§ **Task**
Reproduce the lines below, swapping "Интерпол" for "администрация" and keeping every other word unchanged.

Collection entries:
◇ ◇ ◇ ◇ ◇ ◇ ◇
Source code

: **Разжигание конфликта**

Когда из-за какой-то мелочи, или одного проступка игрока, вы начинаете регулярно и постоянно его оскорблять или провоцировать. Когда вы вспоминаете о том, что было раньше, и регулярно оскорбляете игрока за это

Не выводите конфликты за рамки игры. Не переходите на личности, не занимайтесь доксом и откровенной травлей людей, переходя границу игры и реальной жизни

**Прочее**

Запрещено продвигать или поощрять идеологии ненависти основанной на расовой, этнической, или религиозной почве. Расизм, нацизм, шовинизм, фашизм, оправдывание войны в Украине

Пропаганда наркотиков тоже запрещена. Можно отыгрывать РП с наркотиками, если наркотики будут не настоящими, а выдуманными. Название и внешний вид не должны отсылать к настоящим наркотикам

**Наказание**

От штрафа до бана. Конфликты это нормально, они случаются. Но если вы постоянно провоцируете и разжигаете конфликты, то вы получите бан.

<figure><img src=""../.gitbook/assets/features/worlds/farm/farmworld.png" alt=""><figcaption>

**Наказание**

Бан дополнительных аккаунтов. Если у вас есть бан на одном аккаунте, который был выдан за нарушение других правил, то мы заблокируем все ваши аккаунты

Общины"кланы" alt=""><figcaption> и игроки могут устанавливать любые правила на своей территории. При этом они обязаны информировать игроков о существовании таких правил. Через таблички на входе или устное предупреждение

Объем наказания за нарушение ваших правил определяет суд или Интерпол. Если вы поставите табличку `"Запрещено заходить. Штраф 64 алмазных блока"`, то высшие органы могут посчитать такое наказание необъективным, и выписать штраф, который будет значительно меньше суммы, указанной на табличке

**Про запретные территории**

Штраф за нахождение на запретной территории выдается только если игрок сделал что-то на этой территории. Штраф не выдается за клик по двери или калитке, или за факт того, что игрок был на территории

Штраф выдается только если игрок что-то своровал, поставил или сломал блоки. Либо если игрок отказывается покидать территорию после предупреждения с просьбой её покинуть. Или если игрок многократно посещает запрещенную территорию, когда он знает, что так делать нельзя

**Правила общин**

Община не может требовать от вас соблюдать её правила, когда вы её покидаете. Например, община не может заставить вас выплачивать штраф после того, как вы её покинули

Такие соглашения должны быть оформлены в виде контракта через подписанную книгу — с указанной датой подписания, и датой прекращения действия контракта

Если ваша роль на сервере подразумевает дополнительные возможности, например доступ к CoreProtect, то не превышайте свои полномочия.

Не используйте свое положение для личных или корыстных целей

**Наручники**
◇ ◇ ◇ ◇ ◇ ◇ ◇
§ **Solved exercise**
Source code

: **Разжигание конфликта**

Когда из-за какой-то мелочи, или одного проступка игрока, вы начинаете регулярно и постоянно его оскорблять или провоцировать. Когда вы вспоминаете о том, что было раньше, и регулярно оскорбляете игрока за это

Не выводите конфликты за рамки игры. Не переходите на личности, не занимайтесь доксом и откровенной травлей людей, переходя границу игры и реальной жизни

**Прочее**

Запрещено продвигать или поощрять идеологии ненависти основанной на расовой, этнической, или религиозной почве. Расизм, нацизм, шовинизм, фашизм, оправдывание войны в Украине

Пропаганда наркотиков тоже запрещена. Можно отыгрывать РП с наркотиками, если наркотики будут не настоящими, а выдуманными. Название и внешний вид не должны отсылать к настоящим наркотикам

**Наказание**

От штрафа до бана. Конфликты это нормально, они случаются. Но если вы постоянно провоцируете и разжигаете конфликты, то вы получите бан.

<figure><img src=""../.gitbook/assets/features/worlds/farm/farmworld.png" alt=""><figcaption>

**Наказание**

Бан дополнительных аккаунтов. Если у вас есть бан на одном аккаунте, который был выдан за нарушение других правил, то мы заблокируем все ваши аккаунты

Общины"кланы" alt=""><figcaption> и игроки могут устанавливать любые правила на своей территории. При этом они обязаны информировать игроков о существовании таких правил. Через таблички на входе или устное предупреждение

Объем наказания за нарушение ваших правил определяет суд или администрация. Если вы поставите табличку `"Запрещено заходить. Штраф 64 алмазных блока"`, то высшие органы могут посчитать такое наказание необъективным, и выписать штраф, который будет значительно меньше суммы, указанной на табличке

**Про запретные территории**

Штраф за нахождение на запретной территории выдается только если игрок сделал что-то на этой территории. Штраф не выдается за клик по двери или калитке, или за факт того, что игрок был на территории

Штраф выдается только если игрок что-то своровал, поставил или сломал блоки. Либо если игрок отказывается покидать территорию после предупреждения с просьбой её покинуть. Или если игрок многократно посещает запрещенную территорию, когда он знает, что так делать нельзя

**Правила общин**

Община не может требовать от вас соблюдать её правила, когда вы её покидаете. Например, община не может заставить вас выплачивать штраф после того, как вы её покинули

Такие соглашения должны быть оформлены в виде контракта через подписанную книгу — с указанной датой подписания, и датой прекращения действия контракта

Если ваша роль на сервере подразумевает дополнительные возможности, например доступ к CoreProtect, то не превышайте свои полномочия.

Не используйте свое положение для личных или корыстных целей

**Наручники**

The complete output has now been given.